* **Instructions to follow**:
Rewrite the material below, changing every "transcribe" to "write out" and leaving everything else as it is. Omit the pictures.

[Start of section]

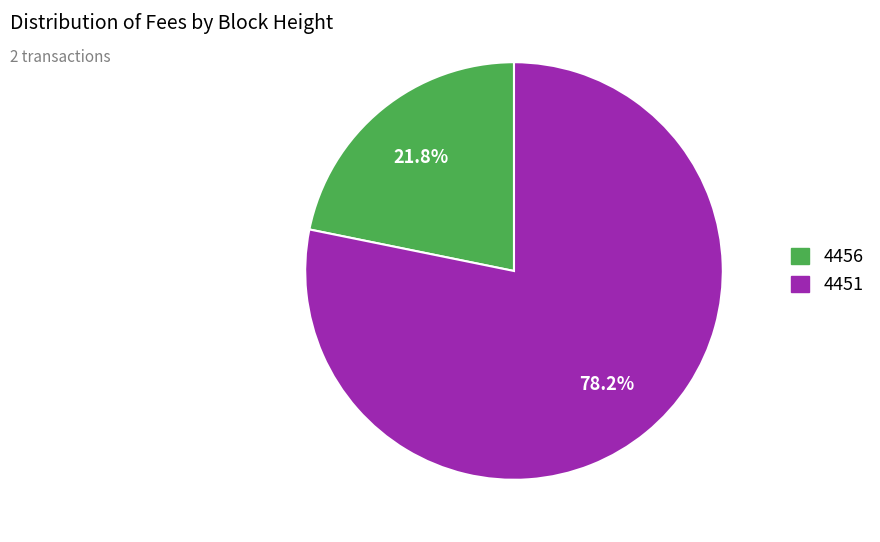

Does 4456 account for over 50% of the chart?

No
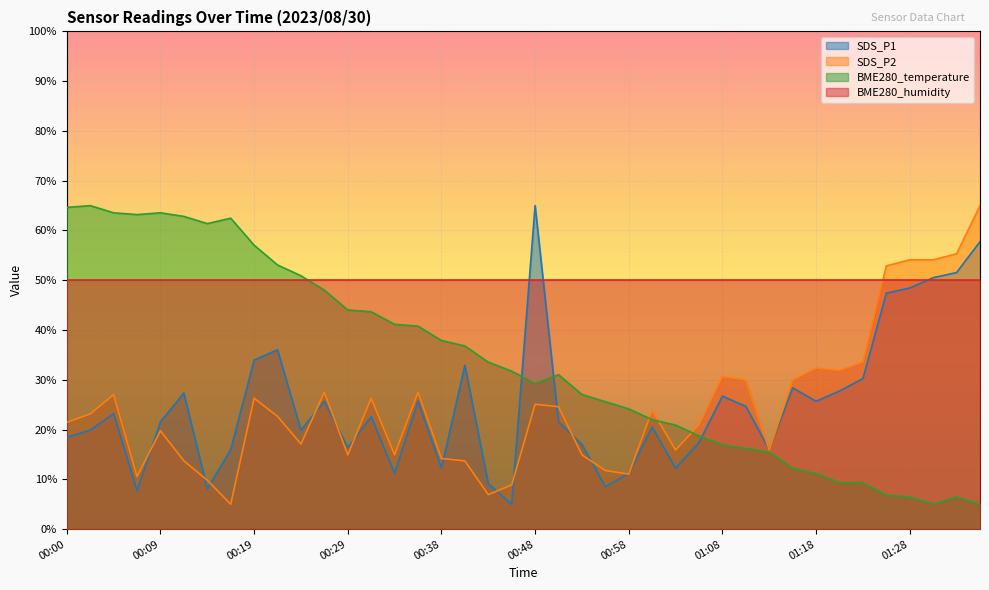

Is the value of BME280_temperature at 00:36 greater than the value of SDS_P1 at 00:19?

Yes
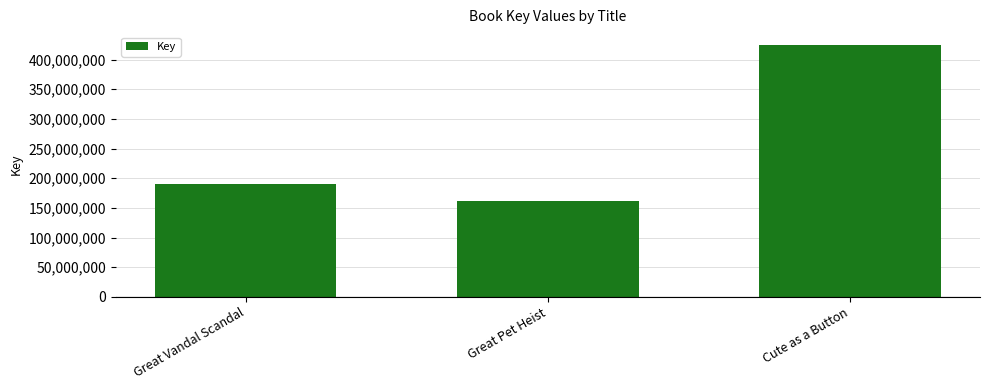

What value does the data have at Great Pet Heist?

162325998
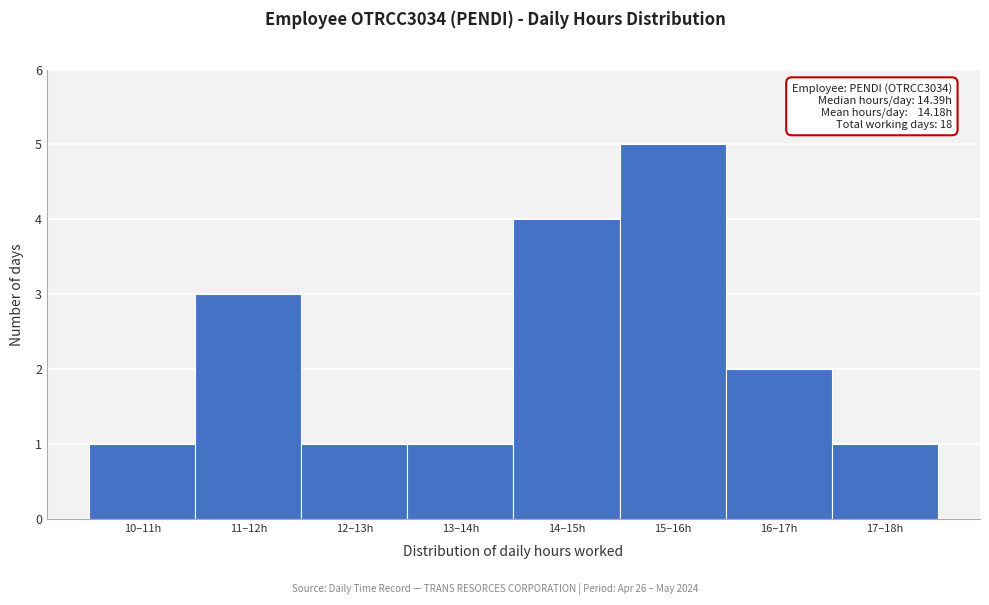

Reading left to right, transcribe all the data shown in this chart.

10–11h=1	11–12h=3	12–13h=1	13–14h=1	14–15h=4	15–16h=5	16–17h=2	17–18h=1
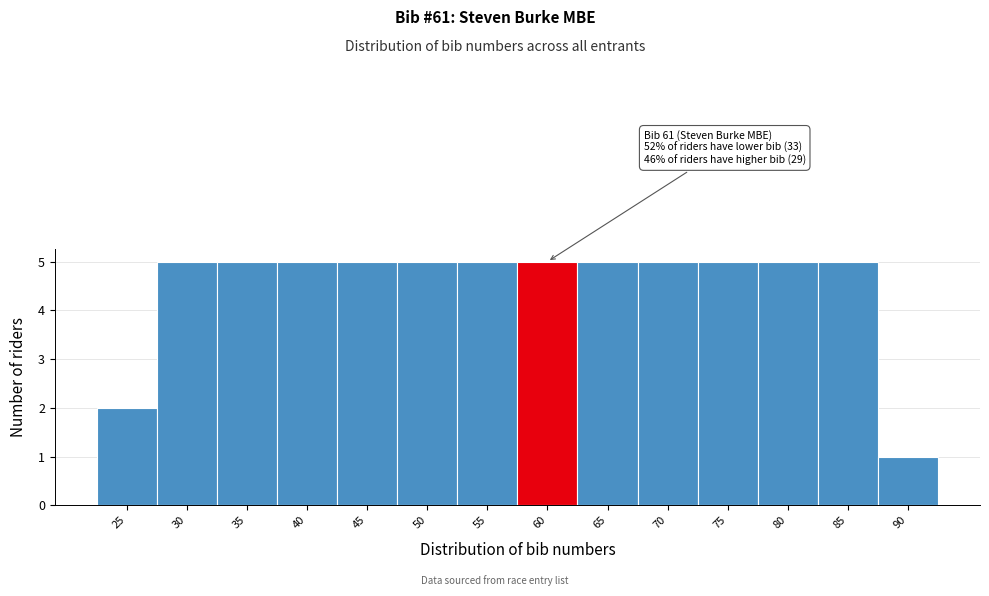

Reading right to left, transcribe all the data shown in this chart.

1	5	5	5	5	5	5	5	5	5	5	5	5	2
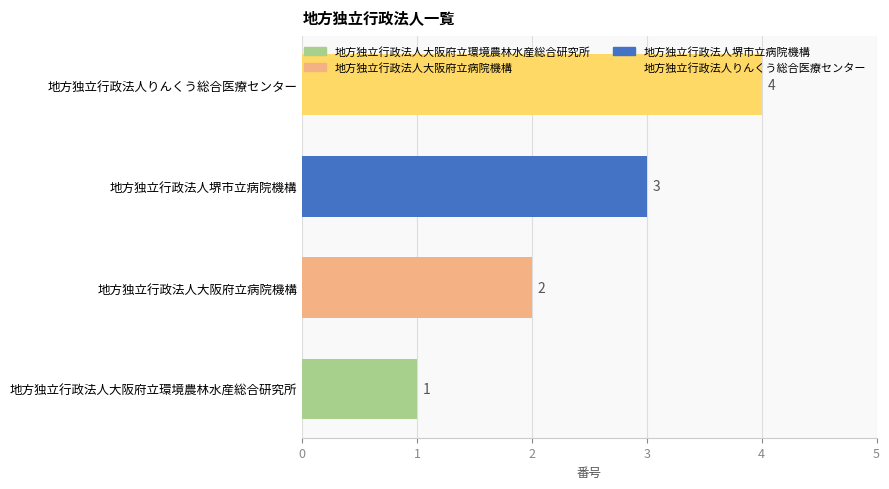

Rank the categories by value from lowest to highest.

地方独立行政法人大阪府立環境農林水産総合研究所, 地方独立行政法人大阪府立病院機構, 地方独立行政法人堺市立病院機構, 地方独立行政法人りんくう総合医療センター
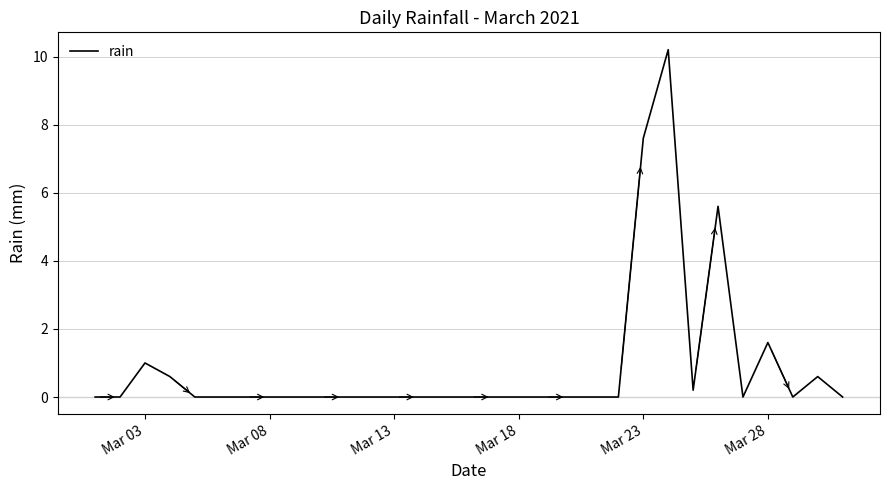

What is the greatest value displayed?

10.2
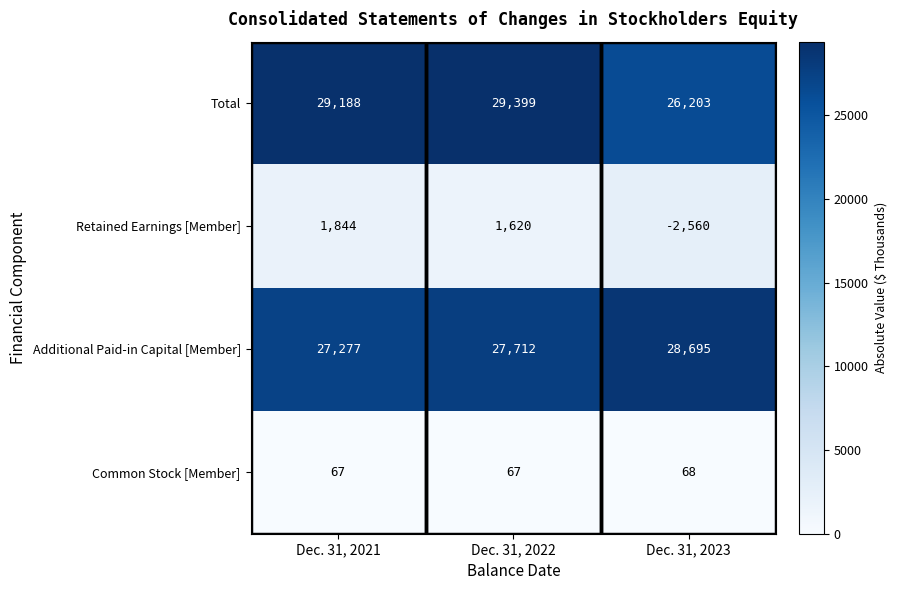

What is the difference between the Retained Earnings [Member] values at Dec. 31, 2023 and Dec. 31, 2022?

4180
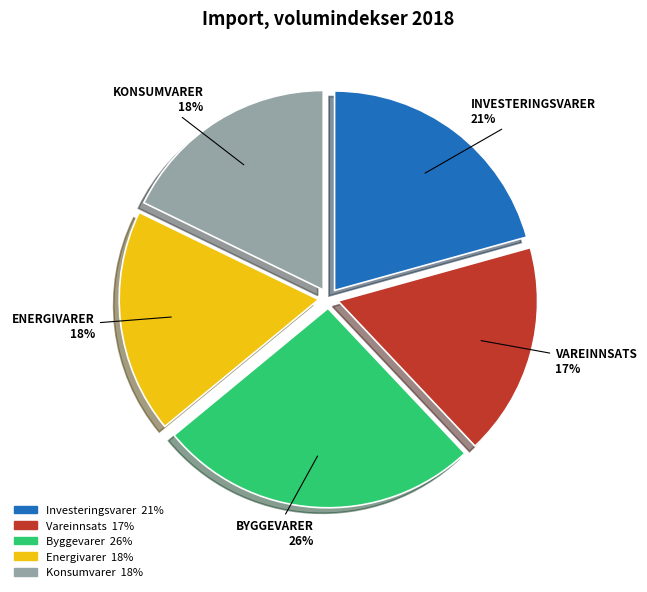

Combined, do Vareinnsats and Energivarer account for over 50%?

No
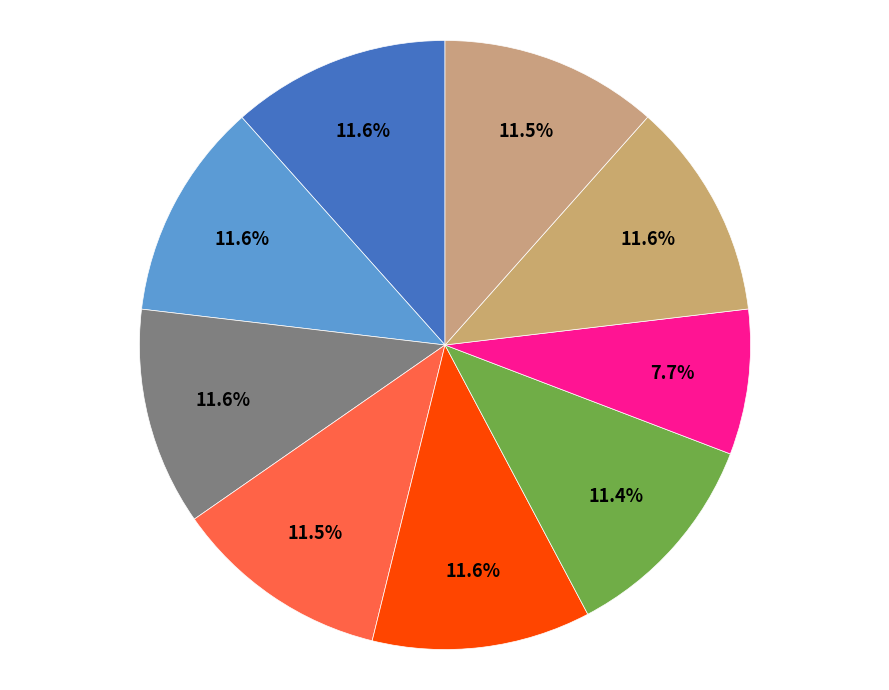

How many segments does this pie chart have?

9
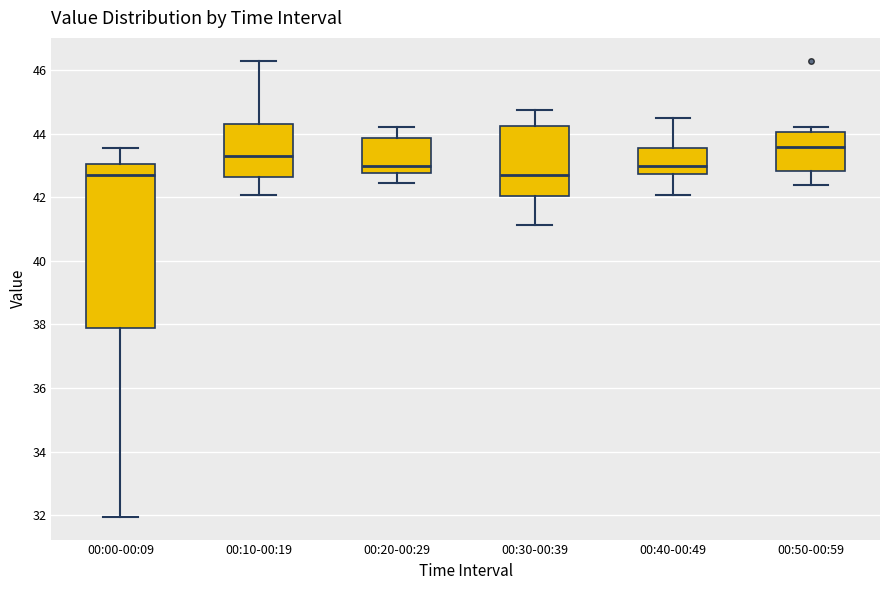

Where is the upper edge of the box for 00:50-00:59 on the y-axis? The values are not printed on the chart, so give them approximately, as read against the axis.

44.0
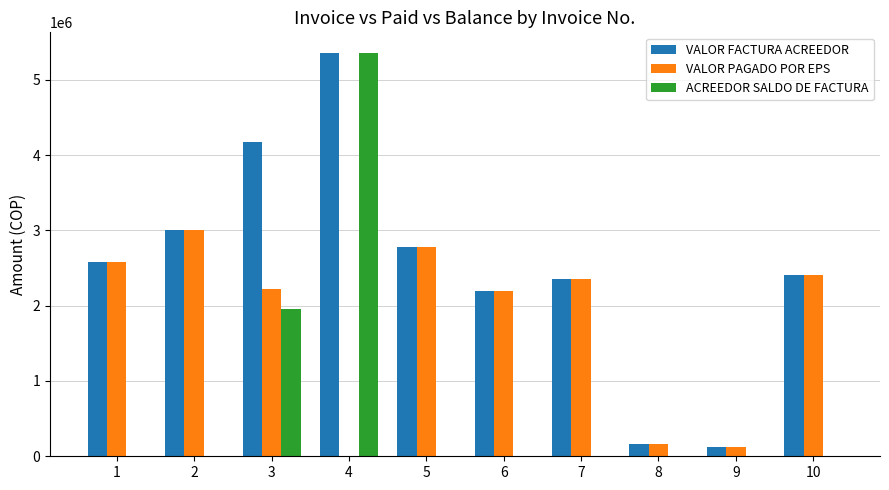

Reading left to right, list all the values displayed in this chart.

VALOR FACTURA ACREEDOR: 1=2574147	2=3010712	3=4175991	4=5360708	5=2779769	6=2188770	7=2351574	8=163600	9=120400	10=2410368
VALOR PAGADO POR EPS: 1=2574147	2=3010712	3=2225845	4=0	5=2779769	6=2188770	7=2351574	8=163600	9=120400	10=2410368
ACREEDOR SALDO DE FACTURA: 1=0	2=0	3=1950146	4=5360708	5=0	6=0	7=0	8=0	9=0	10=0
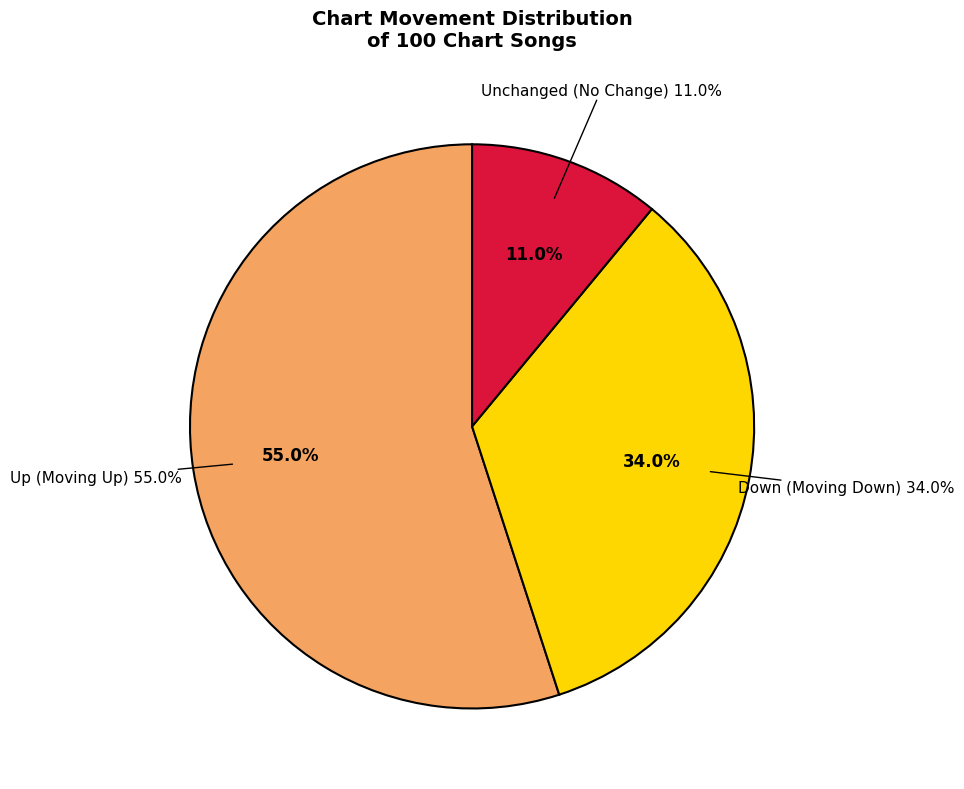

To the nearest percent, what is the difference between the down and up slice percentages?

21%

[End of section]

* **Expected answer**:
Does 4456 account for over 50% of the chart?

No

Is the value of BME280_temperature at 00:36 greater than the value of SDS_P1 at 00:19?

Yes

What value does the data have at Great Pet Heist?

162325998

Reading left to right, write out all the data shown in this chart.

10–11h=1	11–12h=3	12–13h=1	13–14h=1	14–15h=4	15–16h=5	16–17h=2	17–18h=1

Reading right to left, write out all the data shown in this chart.

1	5	5	5	5	5	5	5	5	5	5	5	5	2

Rank the categories by value from lowest to highest.

地方独立行政法人大阪府立環境農林水産総合研究所, 地方独立行政法人大阪府立病院機構, 地方独立行政法人堺市立病院機構, 地方独立行政法人りんくう総合医療センター

What is the greatest value displayed?

10.2

What is the difference between the Retained Earnings [Member] values at Dec. 31, 2023 and Dec. 31, 2022?

4180

Combined, do Vareinnsats and Energivarer account for over 50%?

No

How many segments does this pie chart have?

9

Where is the upper edge of the box for 00:50-00:59 on the y-axis? The values are not printed on the chart, so give them approximately, as read against the axis.

44.0

Reading left to right, list all the values displayed in this chart.

VALOR FACTURA ACREEDOR: 1=2574147	2=3010712	3=4175991	4=5360708	5=2779769	6=2188770	7=2351574	8=163600	9=120400	10=2410368
VALOR PAGADO POR EPS: 1=2574147	2=3010712	3=2225845	4=0	5=2779769	6=2188770	7=2351574	8=163600	9=120400	10=2410368
ACREEDOR SALDO DE FACTURA: 1=0	2=0	3=1950146	4=5360708	5=0	6=0	7=0	8=0	9=0	10=0

To the nearest percent, what is the difference between the down and up slice percentages?

21%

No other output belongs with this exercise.